**Task A**
Can you rewrite the paragraph of the hydraulic device patent that begins "The invention relates to a hydraulic device" as a short list, keeping its main facts?
**Task B**
In the hydraulic device patent, why can the drum sleeve collide with the clamping means when the rotor and drum plate are coupled by a key connection? Answer in one to three sentences.
**Task C**
Answer these questions about the hydraulic device patent:
(i) Who is the current assignee?
(ii) From which application is a device of this type already known?
(iii) Under the refinement of Claim 3, what couples the rotation of the rotor and the drum plate?
Top of Excerpted text
EP1508694B1

EP1508694B1 - Hydraulic Device

Info

Publication number: EP1508694B1
Application number: EP04103392A
Authority: EP
Inventors: Peter Augustinus Johannes Achten
Original assignee: Innas BV
Current assignee: Innas BV
Priority date: 2003-07-25
Filing date: 2004-07-15
Publication date: 2010-06-02
Anticipated expiration: 2024-07-15
Also published as: JP2005042726A; NL1024002C2; US20050019171A1; DE602004027448D1; EP1508694A1; ATE470069T1; US7328647B2

Abstract

The invention concerns a hydraulic device with a housing and a rotor which can rotate in the housing and has fixedly mounted pistons. Around the piston there are drum sleeves which each, together with a piston, form a chamber of variable volume and which are supported by a drum plate with an axis which intersects the axis of the rotor at an angle. Clamping means hold the drum sleeve against the drum plate and the clamping means are designed in such a manner that the drum sleeves can make a movement along the drum plate which is double of the radial movement which occurs in the event of synchronous rotation between the drum plate and a drum sleeve.

Description

The invention relates to a hydraulic device in accordance with the preamble of Claim 1. A device of this type is known from application NL 1020932 , which was not published before the priority date of the present application. In the known application, the rotation of the drum plate is coupled to the rotation of the rotor by a key connection which couples the rotary position of the rotor and the drum plate at one or two diametrically opposite rotary positions. This local coupling with a key connection and the inclined position of the rotor and drum plate means that the rotational speed of the drum plate, unlike when a homokinetic coupling is used, is not constant if the rotational speed of the rotor is constant. Consequently, the movement of the drum sleeve fitted around the piston with respect to the drum plate in the tangential direction is double what would be expected for rotation at the same rotational speed as realized using a homokinetic coupling. If the simple coupling using the key connection is used, the doubled tangential movement which is then produced can cause the clamping means to limit the movement of the drum sleeve over the drum plate, with the result that it may collide with the clamping means. This can cause the drum sleeve to tilt, so that the seal between drum sleeve and drum plate is partially lost and additional leakage and noise pollution occurs.
To avoid this drawback, the device is designed in accordance with the characterizing clause of Claim 1. The result of this is that with a simple coupling of the rotation of the rotor to the drum plate, such as by a key connection, the drum sleeves can without obstacle follow the movement over the drum plate induced by the pistons. This improves the efficiency and reduces the noise pollution.
According to a refinement, the device is designed in accordance with Claim 2. The result of this is that even in the event of relatively extensive movements over the drum plate, the seal between the drum plate and the drum sleeve is fully retained under the influence of the pressure in the chamber.
According to a further refinement, the device is designed in accordance with Claim 3. As a result, the rotation of the rotor and drum plate is coupled by one or two drum sleeves, and there is no need for any additional coupling, such as a key connection.
According to a further refinement, the device is designed in accordance with Claim 4. This further prevents tilting of the drum sleeve with respect to the drum plate, thereby preventing leakage between drum plate and drum sleeve.
Bottom of Excerpted text
Top of The data
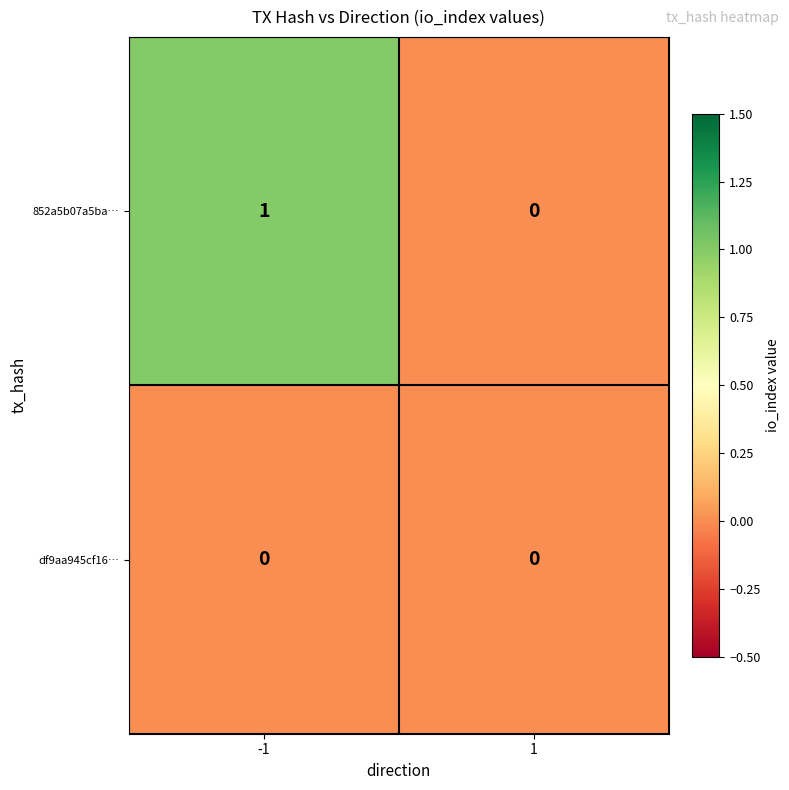

How many distinct data groups are displayed?

2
Bottom of The data
**Exercise answer A**
- The invention is a hydraulic device according to the preamble of Claim 1. This type is known from application NL 1020932, which was not published before the priority date.
- In that known device, a key connection couples the rotation of the drum plate to the rotor at one or two diametrically opposite rotary positions.
- Because of this local coupling and the inclined position of rotor and drum plate, the drum plate's rotational speed is not constant even when the rotor's speed is. A homokinetic coupling would keep it constant.
- As a result, the drum sleeve's tangential movement relative to the drum plate is double what homokinetic rotation at the same speed would produce.
- The clamping means can limit this doubled movement, so the drum sleeve may collide with them.
- The sleeve can then tilt and partially lose its seal with the drum plate, which causes extra leakage and noise.

**Exercise answer B**
The key connection couples the rotor and drum plate only at one or two rotary positions, and the two are inclined to each other, so the drum plate does not turn at a constant speed when the rotor does. This doubles the drum sleeve's tangential movement over the drum plate, and the clamping means can limit that doubled movement, so the sleeve may collide with them.

**Exercise answer C**
(i) Innas BV
(ii) Application NL 1020932
(iii) One or two drum sleeves